US Supreme Court upholds decision by Oklahoma Court of Civil Appeals that state law requiring payments under tobacco settlement applies to all cigarettes sold with a state excise tax stamp

OKLAHOMA CITY , December 3, 2013 () – The U.S. Supreme Court on Monday upheld Oklahoma's right to collect payments from a tobacco company for cigarettes sold to American Indians.

Without comment, the high court let stand a decision by the Oklahoma Court of Civil Appeals that a state law requiring payments under the tobacco settlement applies to all cigarettes sold with a state excise tax stamp.

Grand River Enterprises Six Nations, a tribal-owned Canadian company, asked the U.S. Supreme Court to intervene in the case, claiming the state could not tax cigarettes sold to Indians at the same rate as those sold to non-Indians.

The case grew out of the 1998 settlement between 46 states and the nation's four largest tobacco companies. The settlement required those four companies to make payments in perpetuity for the states' cost of treating people with smoking-related illnesses.

An Oklahoma law then required tobacco companies that didn't participate in the settlement to deposit money in escrow, based on the number of cigarettes sold.

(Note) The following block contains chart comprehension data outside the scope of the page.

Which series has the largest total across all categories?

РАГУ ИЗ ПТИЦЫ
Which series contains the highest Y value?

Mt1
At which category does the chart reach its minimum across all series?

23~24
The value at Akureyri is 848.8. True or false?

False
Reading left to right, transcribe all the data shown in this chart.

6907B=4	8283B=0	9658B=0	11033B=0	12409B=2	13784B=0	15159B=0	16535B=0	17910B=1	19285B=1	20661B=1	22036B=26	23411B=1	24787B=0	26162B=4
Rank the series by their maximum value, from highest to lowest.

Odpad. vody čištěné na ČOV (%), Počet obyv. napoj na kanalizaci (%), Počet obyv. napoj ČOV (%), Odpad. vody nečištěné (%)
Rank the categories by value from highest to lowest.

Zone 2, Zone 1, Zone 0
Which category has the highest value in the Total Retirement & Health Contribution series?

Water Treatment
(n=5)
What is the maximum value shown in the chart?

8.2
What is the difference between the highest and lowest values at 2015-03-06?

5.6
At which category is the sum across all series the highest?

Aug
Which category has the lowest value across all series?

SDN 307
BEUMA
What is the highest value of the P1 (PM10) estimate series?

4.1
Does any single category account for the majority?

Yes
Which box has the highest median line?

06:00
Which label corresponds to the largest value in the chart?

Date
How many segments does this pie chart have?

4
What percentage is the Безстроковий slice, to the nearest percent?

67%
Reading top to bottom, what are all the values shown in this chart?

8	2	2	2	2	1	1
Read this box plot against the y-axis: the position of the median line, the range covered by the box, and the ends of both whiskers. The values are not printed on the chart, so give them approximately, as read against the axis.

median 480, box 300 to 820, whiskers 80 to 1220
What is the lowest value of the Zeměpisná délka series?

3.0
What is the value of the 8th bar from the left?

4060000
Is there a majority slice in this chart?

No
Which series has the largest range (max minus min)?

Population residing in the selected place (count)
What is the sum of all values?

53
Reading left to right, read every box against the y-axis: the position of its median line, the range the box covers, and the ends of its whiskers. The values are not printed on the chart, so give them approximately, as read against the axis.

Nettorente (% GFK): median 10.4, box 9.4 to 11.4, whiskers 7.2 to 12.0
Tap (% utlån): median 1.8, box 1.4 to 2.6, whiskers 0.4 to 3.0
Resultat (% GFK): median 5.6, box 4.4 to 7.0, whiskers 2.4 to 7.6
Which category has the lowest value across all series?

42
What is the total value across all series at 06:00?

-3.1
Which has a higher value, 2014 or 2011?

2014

Under the law, the money would be refunded to the companies in 25 years if not needed to pay health-related judgments or settlements against them.

The U.S. Supreme Court has ruled that tribal tobacco retailers don't have to charge taxes on tribal members, but the state law on the escrow payments encompassed all packs of cigarettes bearing a state tax stamp.

The Oklahoma appeals court ruled that a decision for Grand River Enterprises would allow the company to evade its escrow obligation "by distributing its cigarettes to be sold only on tribal lands." Then, the court said, the company also could avoid the intent of the tobacco settlement -- shifting the health care costs from the states "to the entities who profit from the smoking enterprise."

A state court judge found Grand River Enterprises owed more than $5 million in escrow payments for 2005 and 2006 and fined the company about $508,000.